Why is glm::dot faster than helper_math.h's and my implementation

Problem

I had some performance issues with glm matrix-vector multiplications in CUDA, documented in the bug tracker (linking because it might be useful for others).

While doing some performance tests about it, I found out that glm's implementation of the dot product is faster than CUDA's helper_math.h implementation.

inline __host__ __device__ float dot(float4 a, float4 b)
{
   return a.x * b.x + a.y * b.y + a.z * b.z + a.w * b.w;
}

I tried to mimic glm's implementation, but the performance stayed the same:

inline __host__ __device__ float dot(float4 a, float4 b)
{
   float4 tmp = a * b;
   return (tmp.x + tmp.y) + (tmp.z + tmp.w);
}

This is what appears to me to be glm's implementation:

template <typename T, precision P>
struct compute_dot<detail::tvec4, T, P>
{
    GLM_FUNC_QUALIFIER static T call(detail::tvec4<T, P> const & x, detail::tvec4<T, P> const & y)
    {
        detail::tvec4<T, P> tmp(x * y);
        return (tmp.x + tmp.y) + (tmp.z + tmp.w);
    }
};

edit: The following also didn't improve the performance:

inline __host__ __device__ float dot(float4 a, float4 b)
{
   a *= b;
   return (a.x + a.y) + (a.z + a.w);
}

Results

The difference is quite apparent:

time for cuda glm (dot): 223 milliseconds
time for cuda helper math (dot): 307 milliseconds

Testing method

I used the following kernel to test (analogous for glm, numElements 2000000, innerLoopSize 100) and std::chrono::high_resolution_clock for measurements.

__global__ void cuDotKernel(const float4 *vectors, float4 *result, int numElements, int innerLoopSize) {
   int i = blockDim.x * blockIdx.x + threadIdx.x;
   if(i < numElements) {
       result[i] = vectors[i];
       if(i>1 && i < NUM_ELEMENTS - 1) {
           for(int j=0; j<innerLoopSize; j++) {
                result[i].y = dot(vectors[i+1], vectors[i]);
                result[i].x = dot(vectors[i-1], vectors[i]);
                result[i].z = dot(vectors[i+1], result[i]);
                result[i].w = dot(vectors[i-1], result[i]);
            }
        }
    }
}

The full testing code is on bitbucket (the repo is public), it's possible to download directly (without hg).

I tested on Linux, CUDA 6.5, GeForce GTX 550ti and with glm 0.9.5.4.

Question

Now the question is, why is glm's implementation faster?
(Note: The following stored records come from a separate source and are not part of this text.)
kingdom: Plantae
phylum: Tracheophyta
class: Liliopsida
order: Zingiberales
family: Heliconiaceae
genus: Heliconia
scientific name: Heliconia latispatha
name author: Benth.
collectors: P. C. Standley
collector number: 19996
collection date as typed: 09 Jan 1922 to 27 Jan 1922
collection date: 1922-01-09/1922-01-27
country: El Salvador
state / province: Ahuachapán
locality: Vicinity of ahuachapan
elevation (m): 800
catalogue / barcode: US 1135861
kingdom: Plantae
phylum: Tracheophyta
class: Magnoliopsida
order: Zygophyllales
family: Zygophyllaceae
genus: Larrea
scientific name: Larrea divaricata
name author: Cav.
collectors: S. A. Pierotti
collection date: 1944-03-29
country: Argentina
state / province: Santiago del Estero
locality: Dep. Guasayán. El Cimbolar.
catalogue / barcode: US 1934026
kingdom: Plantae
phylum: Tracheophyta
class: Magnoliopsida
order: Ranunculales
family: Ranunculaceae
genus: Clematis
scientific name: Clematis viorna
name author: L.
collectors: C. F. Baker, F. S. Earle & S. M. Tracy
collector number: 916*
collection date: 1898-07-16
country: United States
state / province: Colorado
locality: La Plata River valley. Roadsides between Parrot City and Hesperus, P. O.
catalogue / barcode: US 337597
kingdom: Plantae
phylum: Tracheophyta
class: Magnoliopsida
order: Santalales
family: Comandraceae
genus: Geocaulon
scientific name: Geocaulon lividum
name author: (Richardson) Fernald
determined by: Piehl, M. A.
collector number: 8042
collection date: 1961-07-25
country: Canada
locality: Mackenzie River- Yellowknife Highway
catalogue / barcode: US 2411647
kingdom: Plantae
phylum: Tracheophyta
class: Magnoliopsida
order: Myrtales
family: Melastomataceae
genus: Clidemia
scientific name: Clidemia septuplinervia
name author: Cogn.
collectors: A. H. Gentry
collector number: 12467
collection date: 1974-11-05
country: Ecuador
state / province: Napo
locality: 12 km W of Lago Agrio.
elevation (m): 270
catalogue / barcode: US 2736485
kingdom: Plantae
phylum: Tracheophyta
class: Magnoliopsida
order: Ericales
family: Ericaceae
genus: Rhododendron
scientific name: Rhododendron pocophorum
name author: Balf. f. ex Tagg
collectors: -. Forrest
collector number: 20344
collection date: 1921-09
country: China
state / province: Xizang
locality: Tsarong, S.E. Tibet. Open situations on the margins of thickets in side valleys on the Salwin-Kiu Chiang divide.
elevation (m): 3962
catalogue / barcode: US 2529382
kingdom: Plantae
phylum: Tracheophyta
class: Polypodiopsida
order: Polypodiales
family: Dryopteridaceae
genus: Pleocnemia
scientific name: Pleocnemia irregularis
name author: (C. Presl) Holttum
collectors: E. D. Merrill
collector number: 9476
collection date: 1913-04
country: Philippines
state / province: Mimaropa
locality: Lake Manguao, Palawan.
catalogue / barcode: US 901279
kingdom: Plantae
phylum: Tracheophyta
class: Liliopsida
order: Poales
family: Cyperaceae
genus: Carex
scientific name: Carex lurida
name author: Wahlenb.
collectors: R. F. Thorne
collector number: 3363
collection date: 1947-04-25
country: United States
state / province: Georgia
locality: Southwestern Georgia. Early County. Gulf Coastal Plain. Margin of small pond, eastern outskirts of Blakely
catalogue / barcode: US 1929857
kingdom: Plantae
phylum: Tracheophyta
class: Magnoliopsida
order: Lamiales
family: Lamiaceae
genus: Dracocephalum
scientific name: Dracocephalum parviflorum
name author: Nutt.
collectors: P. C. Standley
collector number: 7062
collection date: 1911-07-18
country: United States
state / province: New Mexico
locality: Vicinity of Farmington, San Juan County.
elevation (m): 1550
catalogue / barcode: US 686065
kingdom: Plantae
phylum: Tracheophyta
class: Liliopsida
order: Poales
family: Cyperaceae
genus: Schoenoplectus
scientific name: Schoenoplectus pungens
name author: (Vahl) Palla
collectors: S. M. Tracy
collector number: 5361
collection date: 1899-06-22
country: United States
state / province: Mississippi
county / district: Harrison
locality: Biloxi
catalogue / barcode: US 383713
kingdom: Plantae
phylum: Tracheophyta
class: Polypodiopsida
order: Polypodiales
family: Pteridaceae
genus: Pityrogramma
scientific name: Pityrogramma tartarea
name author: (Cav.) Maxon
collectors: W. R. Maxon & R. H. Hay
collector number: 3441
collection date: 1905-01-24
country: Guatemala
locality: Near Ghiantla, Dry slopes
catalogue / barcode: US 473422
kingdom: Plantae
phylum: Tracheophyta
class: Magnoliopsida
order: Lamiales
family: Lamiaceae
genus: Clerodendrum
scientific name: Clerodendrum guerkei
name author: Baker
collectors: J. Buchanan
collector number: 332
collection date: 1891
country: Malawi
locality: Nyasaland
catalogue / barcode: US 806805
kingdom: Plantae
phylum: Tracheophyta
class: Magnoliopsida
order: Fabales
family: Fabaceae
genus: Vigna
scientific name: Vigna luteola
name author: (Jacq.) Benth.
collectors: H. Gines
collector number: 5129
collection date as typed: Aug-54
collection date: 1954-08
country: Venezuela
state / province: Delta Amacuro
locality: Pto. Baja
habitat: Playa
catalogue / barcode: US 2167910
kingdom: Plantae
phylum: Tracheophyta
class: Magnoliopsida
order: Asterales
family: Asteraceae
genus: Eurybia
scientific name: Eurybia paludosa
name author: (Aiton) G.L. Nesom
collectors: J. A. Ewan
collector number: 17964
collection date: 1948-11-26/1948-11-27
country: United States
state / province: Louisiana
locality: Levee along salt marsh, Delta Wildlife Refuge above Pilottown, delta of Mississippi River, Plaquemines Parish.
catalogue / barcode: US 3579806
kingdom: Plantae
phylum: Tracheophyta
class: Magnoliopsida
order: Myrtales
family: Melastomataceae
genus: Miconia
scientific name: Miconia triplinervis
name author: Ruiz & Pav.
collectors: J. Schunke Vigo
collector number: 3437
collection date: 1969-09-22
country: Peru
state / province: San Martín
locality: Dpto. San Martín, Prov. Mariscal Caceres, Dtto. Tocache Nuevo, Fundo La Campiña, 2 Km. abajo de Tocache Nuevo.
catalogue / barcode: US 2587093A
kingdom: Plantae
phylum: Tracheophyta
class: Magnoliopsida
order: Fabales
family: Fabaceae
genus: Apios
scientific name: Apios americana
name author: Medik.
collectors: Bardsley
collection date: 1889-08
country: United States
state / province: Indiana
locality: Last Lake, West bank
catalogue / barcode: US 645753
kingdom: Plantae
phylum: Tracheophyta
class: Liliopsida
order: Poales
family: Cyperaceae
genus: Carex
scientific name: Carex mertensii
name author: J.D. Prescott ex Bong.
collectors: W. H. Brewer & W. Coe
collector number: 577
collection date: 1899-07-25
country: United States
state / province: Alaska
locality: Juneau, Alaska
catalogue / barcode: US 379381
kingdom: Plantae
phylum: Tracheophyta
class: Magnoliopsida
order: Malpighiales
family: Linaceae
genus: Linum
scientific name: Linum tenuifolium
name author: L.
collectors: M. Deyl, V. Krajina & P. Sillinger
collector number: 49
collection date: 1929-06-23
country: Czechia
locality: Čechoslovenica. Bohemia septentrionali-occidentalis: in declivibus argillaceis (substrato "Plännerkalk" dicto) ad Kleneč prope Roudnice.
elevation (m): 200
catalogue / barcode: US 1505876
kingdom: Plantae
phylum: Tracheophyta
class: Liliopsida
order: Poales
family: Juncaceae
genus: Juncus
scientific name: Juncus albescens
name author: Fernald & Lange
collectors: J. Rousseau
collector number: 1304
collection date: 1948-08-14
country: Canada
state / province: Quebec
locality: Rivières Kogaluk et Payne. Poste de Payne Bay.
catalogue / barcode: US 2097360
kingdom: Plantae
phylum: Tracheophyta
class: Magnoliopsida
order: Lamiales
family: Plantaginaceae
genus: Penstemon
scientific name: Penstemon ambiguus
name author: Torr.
And how could I improve helper_maths's code to be as fast?

Solution

I changed the testing data in a way that the vectors don't "explode", meaning that they stay in a sensible range [0.0 - 1000.0]. Now the timings are very similar.

It seems like the CUDA compiler was able to optimise out some computations in the case of glm, but not in the case of helper_math.